Aim of the exercise: Will you transcribe all the entries word for word, skipping the pictures they hold?

Records for this exercise:
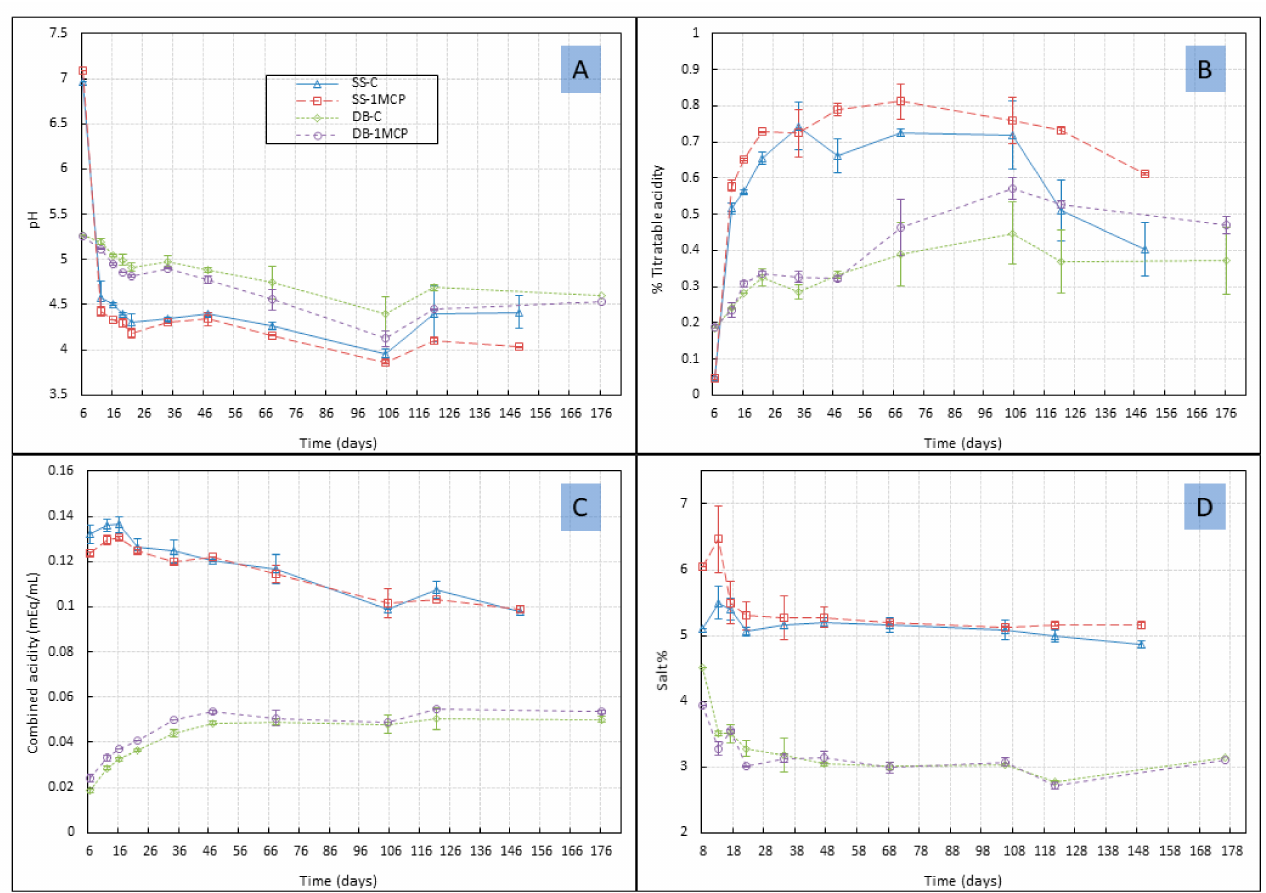
Figure 2. Evolution in the brine of pH ( A ), titratable acidity ( B ), combined acidity ( C ), and salt content ( D ) during fermentation in the different treatments assayed in this work. DB-C: control directly brined olives, DB-1MCP: directly brined olives treated with 1-MCP, SS-C: control Spanish-style olives, SS-1MCP: Spanish style olives treated with 1-MCP. Time 0 corresponds to the moment just after putting the fruits in brine fermentation. Non-overlapping error bars stand for significant differences among treatments according to ANOVA analysis and post hoc statistical LSD test using p ≤ 0.05 as the cut-off level of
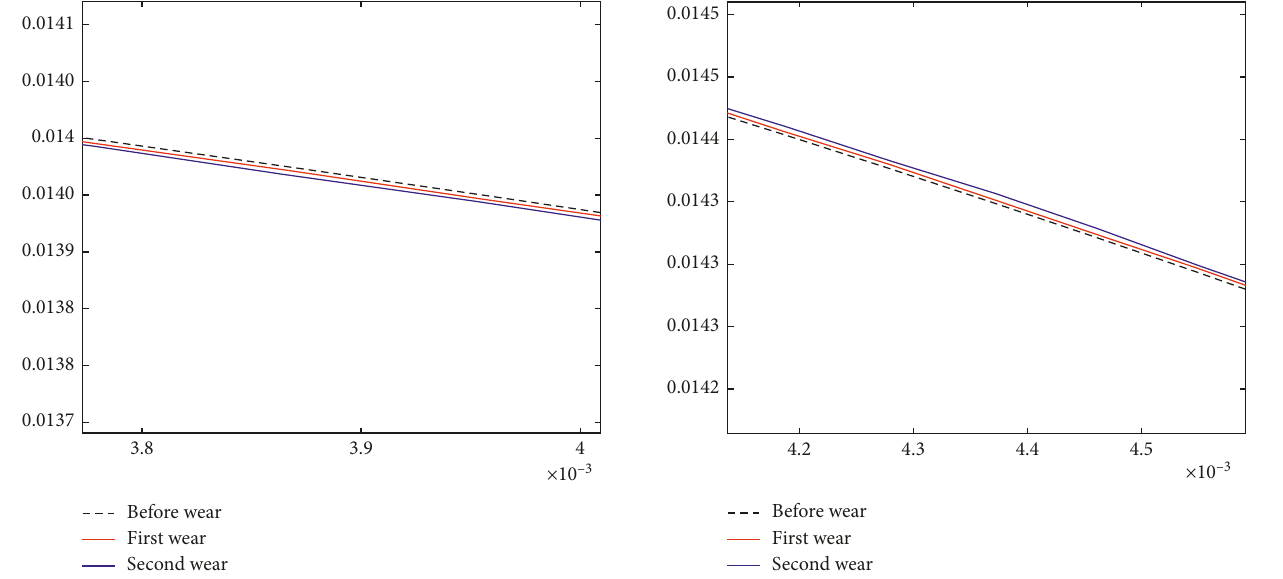
Figure 11: Local enlarged drawing of the shaft surface of joint A .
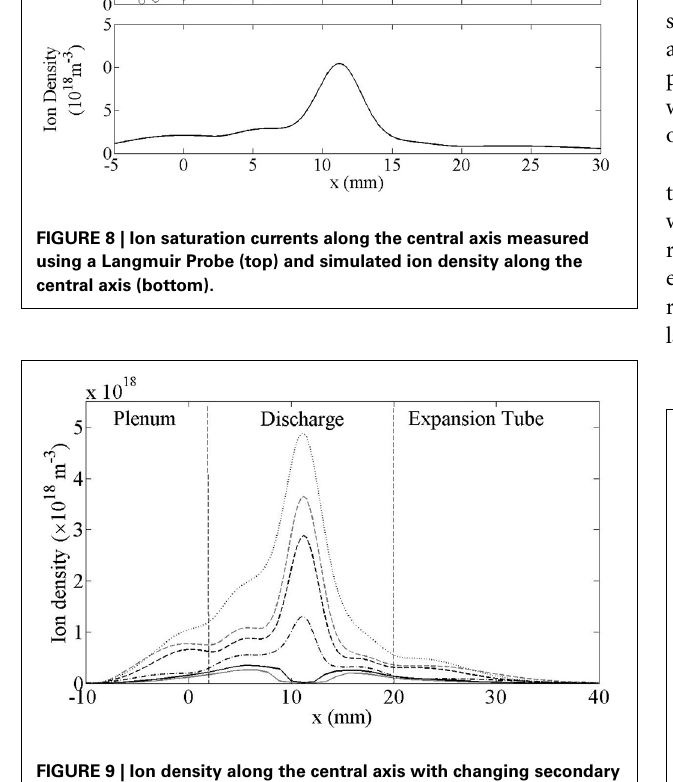
FIGURE 10 | Phase-averaged electron (dashed line) and ion (solid line) density radially across the Pocket Rocket tube, in line with the center of the rf electrode (x =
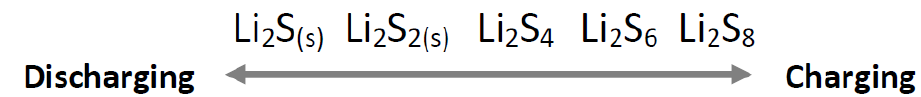
Figure 7. Lithium polysulfides in LSBs during charge/discharge cycle.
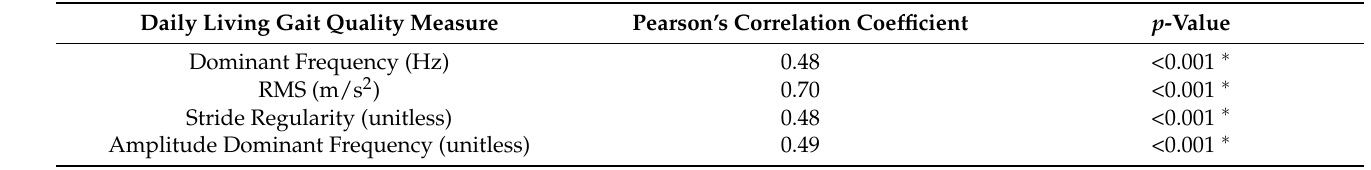
Table 8. Correlations between the gold standard and the DCNN model in the OA cohort.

Written response:
Figure 2. Evolution in the brine of pH ( A ), titratable acidity ( B ), combined acidity ( C ), and salt content ( D ) during fermentation in the different treatments assayed in this work. DB-C: control directly brined olives, DB-1MCP: directly brined olives treated with 1-MCP, SS-C: control Spanish-style olives, SS-1MCP: Spanish style olives treated with 1-MCP. Time 0 corresponds to the moment just after putting the fruits in brine fermentation. Non-overlapping error bars stand for significant differences among treatments according to ANOVA analysis and post hoc statistical LSD test using p ≤ 0.05 as the cut-off level of
Figure 11: Local enlarged drawing of the shaft surface of joint A .
FIGURE 10 | Phase-averaged electron (dashed line) and ion (solid line) density radially across the Pocket Rocket tube, in line with the center of the rf electrode (x =
Figure 7. Lithium polysulfides in LSBs during charge/discharge cycle.
Table 8. Correlations between the gold standard and the DCNN model in the OA cohort.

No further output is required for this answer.